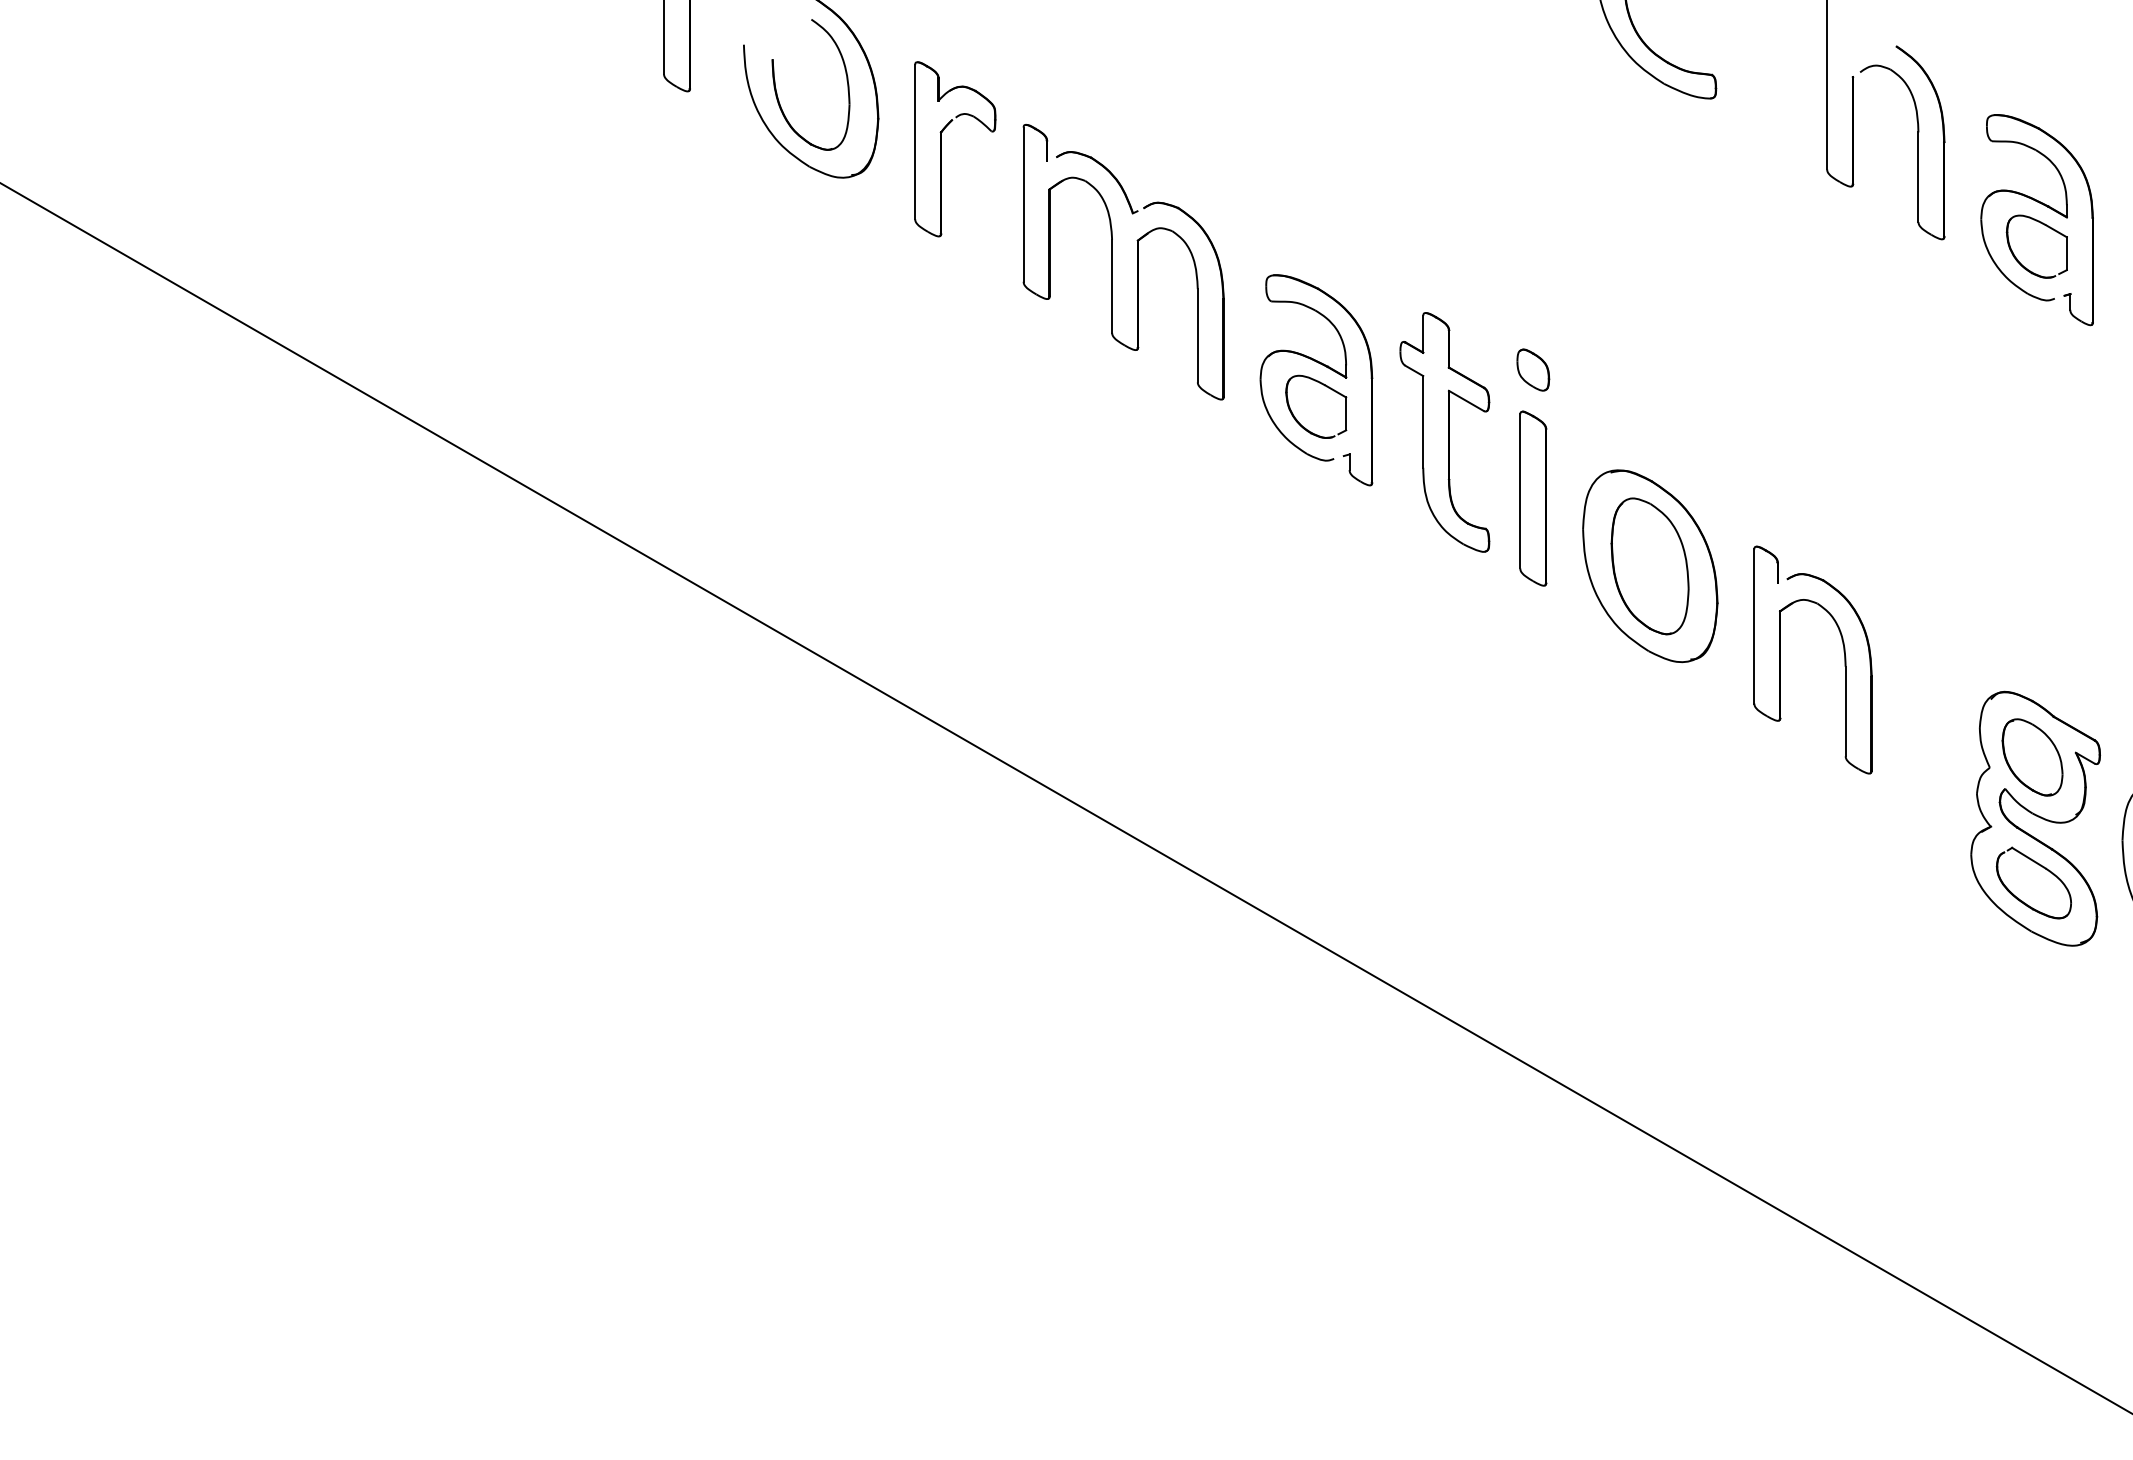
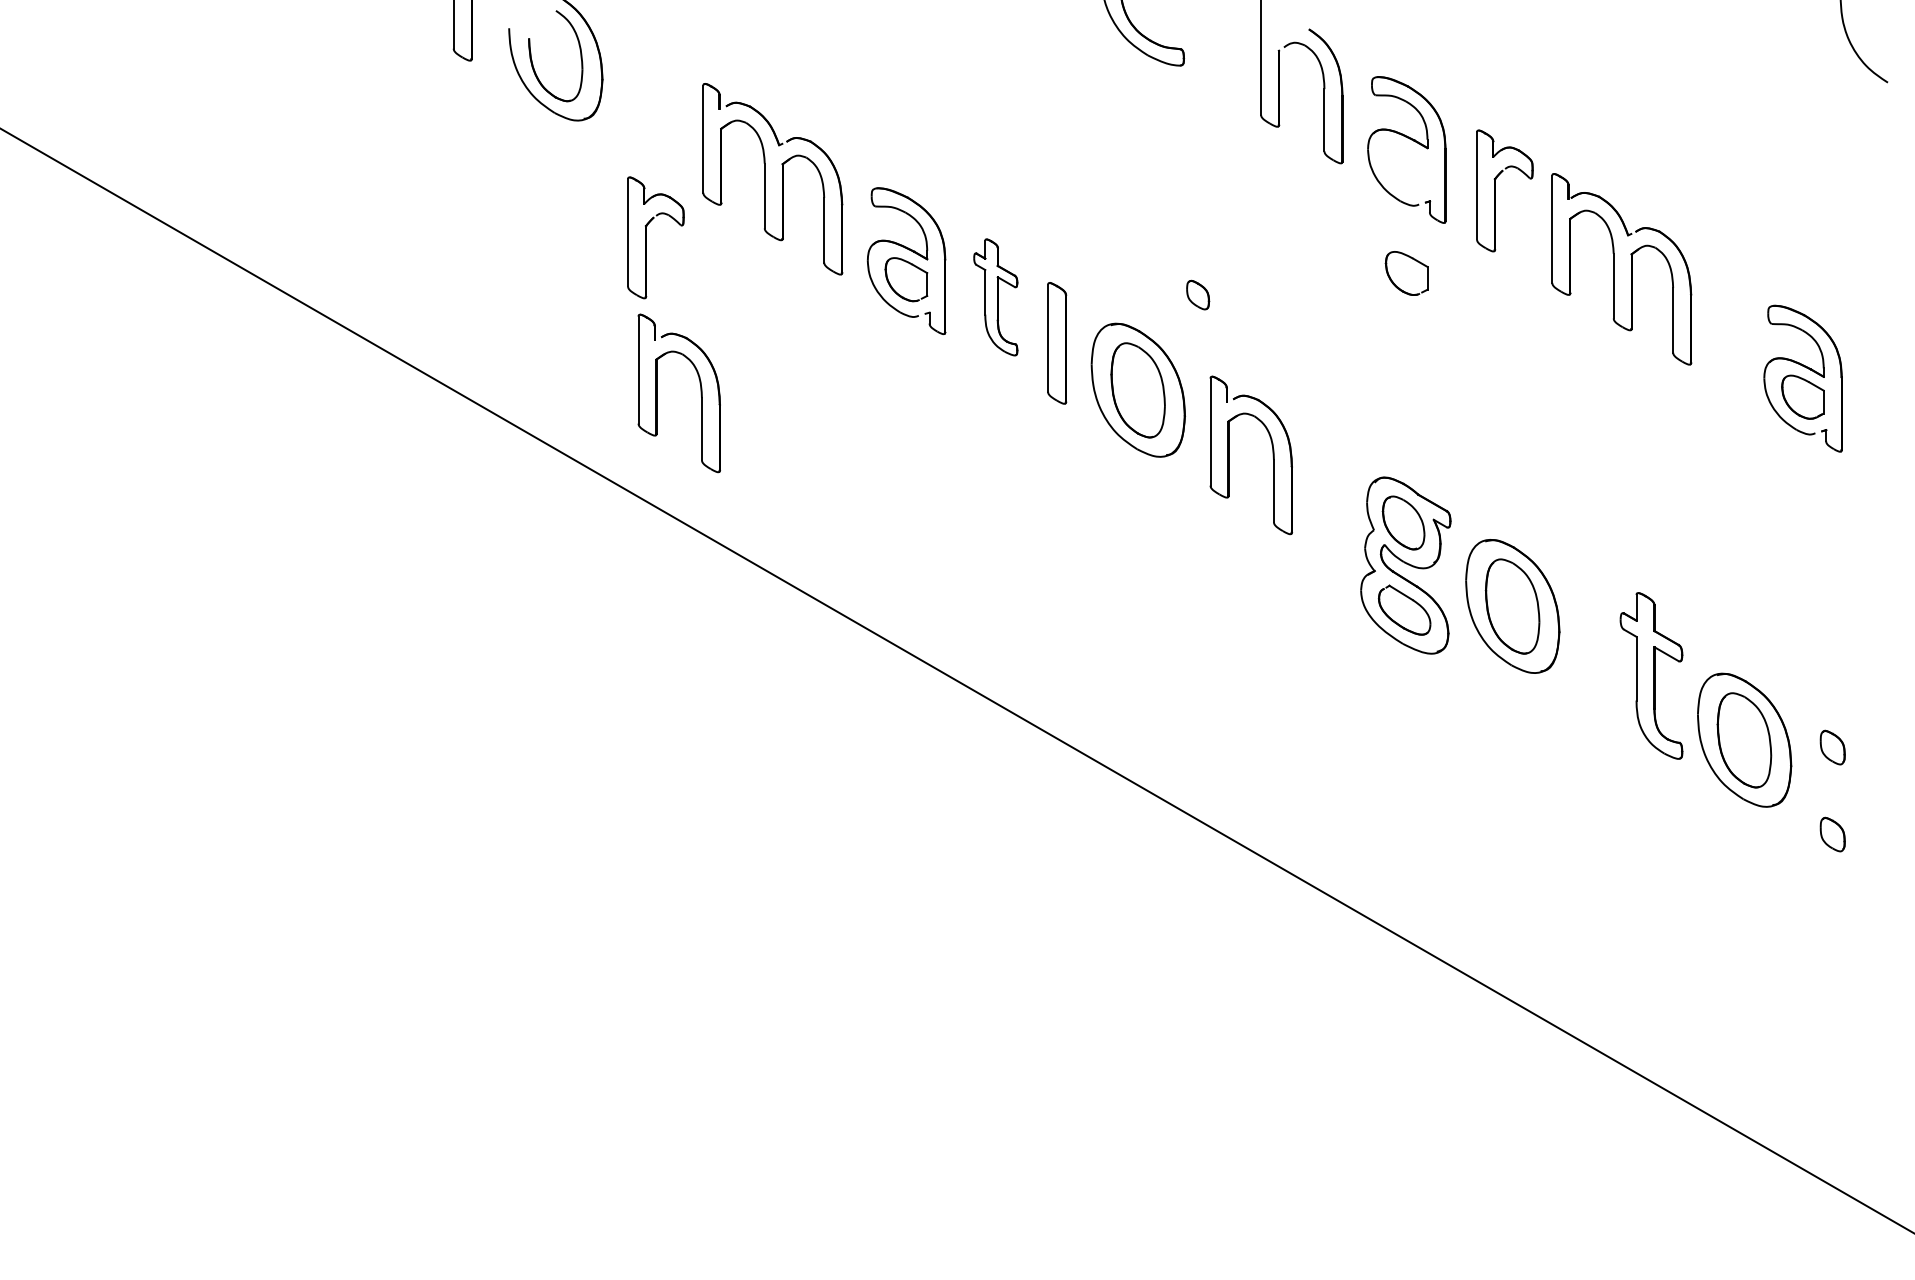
part: (941, 148) -> (646, 237), moved
part: (2036, 246) -> (1406, 273), moved
part: (1533, 369) -> (1198, 294), moved
part: (1444, 432) -> (995, 297), size x0.7
part: (957, 570) -> (657, 393), added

━━━━━━━━

YOUR OBJECTIVE - Images are not part of the copy. Everything else in the records must be reproduced exactly.

SOLUTION FOR THIS PROBLEM -
part: (941, 148) -> (646, 237), moved
part: (2036, 246) -> (1406, 273), moved
part: (1533, 369) -> (1198, 294), moved
part: (1444, 432) -> (995, 297), size x0.7
part: (957, 570) -> (657, 393), added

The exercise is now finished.